Using this law, we can calculate any one of the variables if the other three are known, making it an incredibly useful tool in chemical calculations and studies involving gases.

PV=nRT

When we dive deeper into the Ideal Gas Law equation, \( PV = nRT \) becomes a simple but powerful formula that chemists and physicists use to predict the behavior of an ideal gas. It enables us to connect the macroscopic properties of gases that we can measure, such as pressure (\( P \)), volume (\( V \)), and temperature (\( T \)), with the microscopic property we cannot directly measure, which is the amount of substance present in moles (\( n \)).

For example, to find the amount of gas in moles, we rearrange the equation to solve for \( n \): \( n = \frac{PV}{RT} \). This shows us that by knowing the pressure, volume, and temperature of a gas, we can find out how many moles of it we have. This part of the ideal gas law is frequently used to calculate the amount of a particular gas present in a mixture by isolating it and measuring its volume, pressure, and temperature.

Molar Volume

Molar volume is the volume occupied by one mole of a substance, and in the case of gases, it's highly influenced by conditions such as temperature and pressure. Under standard conditions of temperature and pressure (STP), which are 273.15 K (0°C) and 1 atm, the molar volume of an ideal gas is approximately 22.4 liters. It's important to convert volumes to liters when using the ideal gas law, as the value of the gas constant (\( R \)), is expressed in liters.

However, molar volume can change when conditions change. Whenever temperature increases, the molar volume increases as well (assuming pressure is constant), because gas molecules move faster and tend to occupy more space. Conversely, an increase in pressure (assuming temperature is constant) causes the molar volume to decrease, as the molecules are forced closer together.

Gas Mixture Composition

Understanding the gas mixture composition involves knowing the proportions of different gases in a mixture. This is often represented in terms of mole fraction, which is the ratio of the number of moles of a particular component to the total number of moles of all components in the mixture.

For a two-component system like the one in our exercise with hydrogen (\(H_2\)) and ammonia (\(NH_3\)), we'd denote the mole fraction of ammonia as \( \chi_{NH_3} \). It's calculated by dividing the moles of ammonia by the total moles of the mixture, \( \chi_{NH_3} = \frac{n_{NH_3}}{n_{total}} \).

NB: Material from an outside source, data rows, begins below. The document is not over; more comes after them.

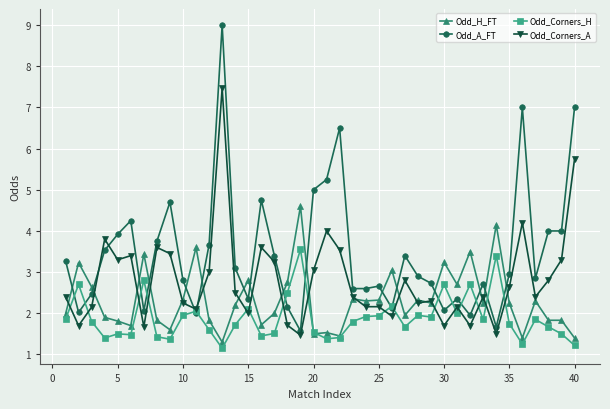

What is the highest value of the Odd_A_FT series?

9.0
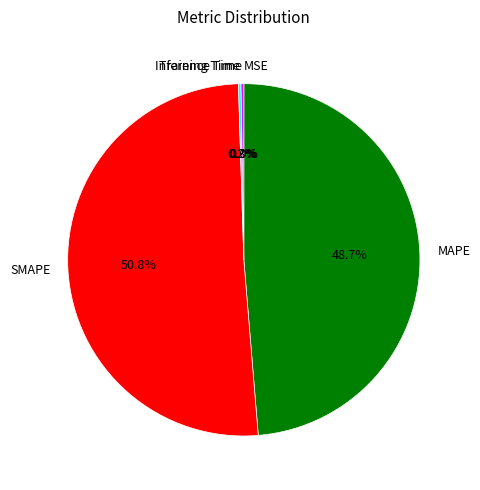

Does SMAPE account for over 50% of the chart?

Yes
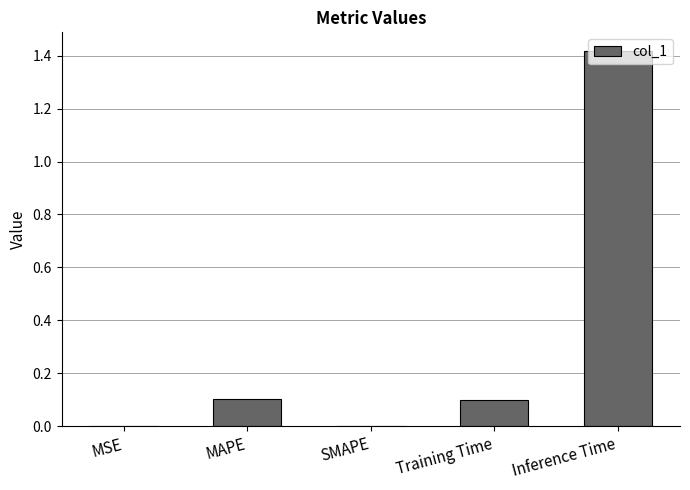

Is it true that the value at SMAPE is 0.0?

True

To put it simply, if we know the volume, temperature, and pressure of the gas mixture as well as the volume after one gas is removed (in this case, \(NH_3\)), the ideal gas law allows us to calculate the mole fractions by first determining the number of moles of each component. Mole fractions are dimensionless numbers and can be expressed as decimals or percentages, providing a clear picture of the composition of the mixture.